El cuerpo del ex general Prats destrozado por la explosión del coche bomba. Buenos Aires, 30 de septiembre de 1974.

Entonces me incorporo de la cama, doy un paso hacia la esquina de la celda y estiro la mano. Recibo una mano que es como un jurel blando y frío, casi sin carne: un espinazo que tiembla. 

Sin moverse del sillón, con ese hilo de voz agónico, el Mamo levanta la vista con dificultad y se despide:

—Que le vaya muy bien.

Fuera de la celda, Maite me dice que su padre “está sin ganas a veces, por eso lo venimos a ver, para que no se sienta solo, para que no se desanime”. 

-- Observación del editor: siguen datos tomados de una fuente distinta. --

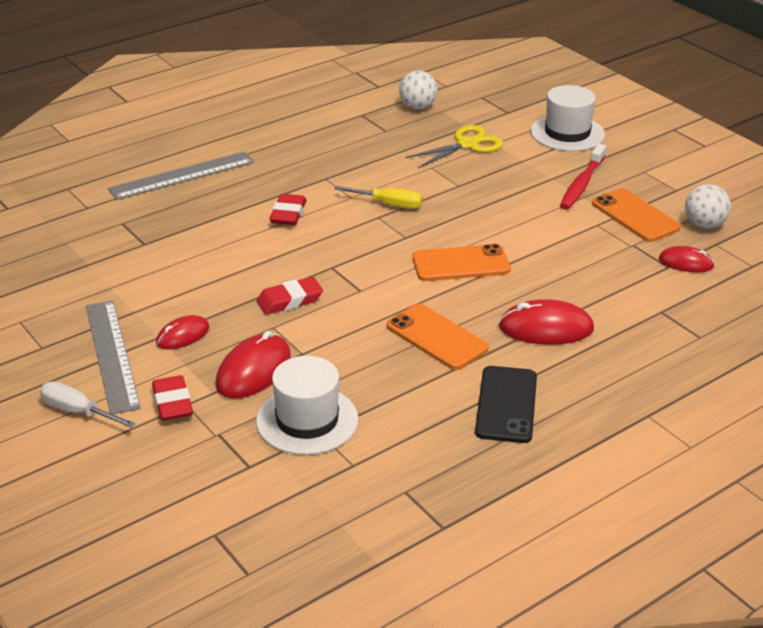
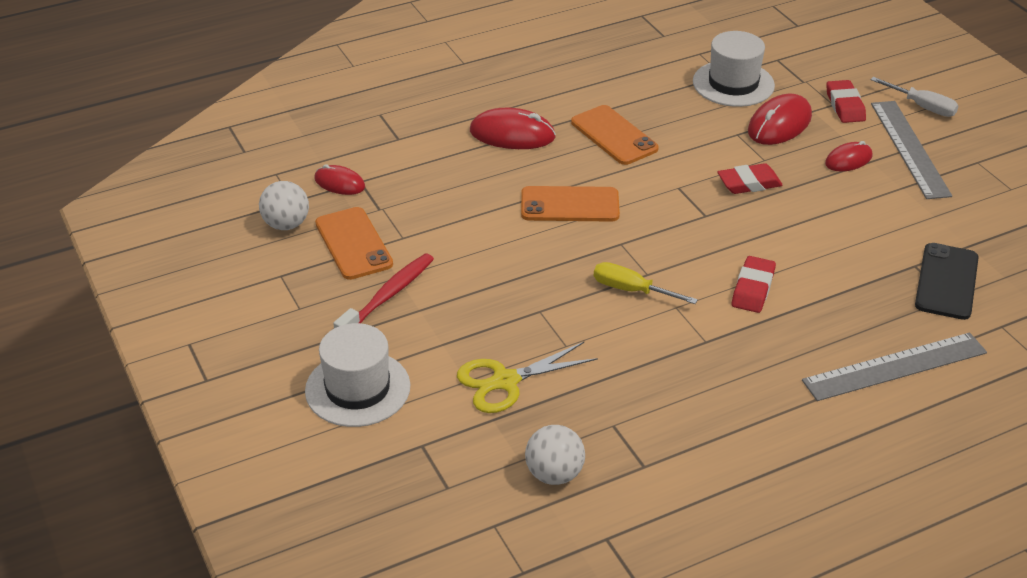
camera: 170 degrees left, 5 degrees up
(506, 405) = (571, 79): black phone -> black phone (946, 282)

Me lo dice frente a una foto que cuelga en la galería, y que muestra a un anciano cuya figura proyecta la sombra de un soldado joven y fornido, armado hasta los dientes.

—Esta imagen la trajimos nosotras. ¿No te parece que este abuelito se parece a mi papá?

—¿En qué sentido?—¿No has visto cómo camina?

—No. —Camina así, tal cual, lento, medio para el lado. Ya está viejito, le queda poco. Pobre papá.

Miguel Krassnoff Marchenko sigue dando vueltas por la galería, repartiendo saludos. En el hall vecino del módulo 3 hay dos ancianos que miran la televisión. 

Cuando me ven pasar junto a un gendarme sonríen, amistosos, como dos abuelos tiernos, antes de volver a cabecear frente a la pantalla.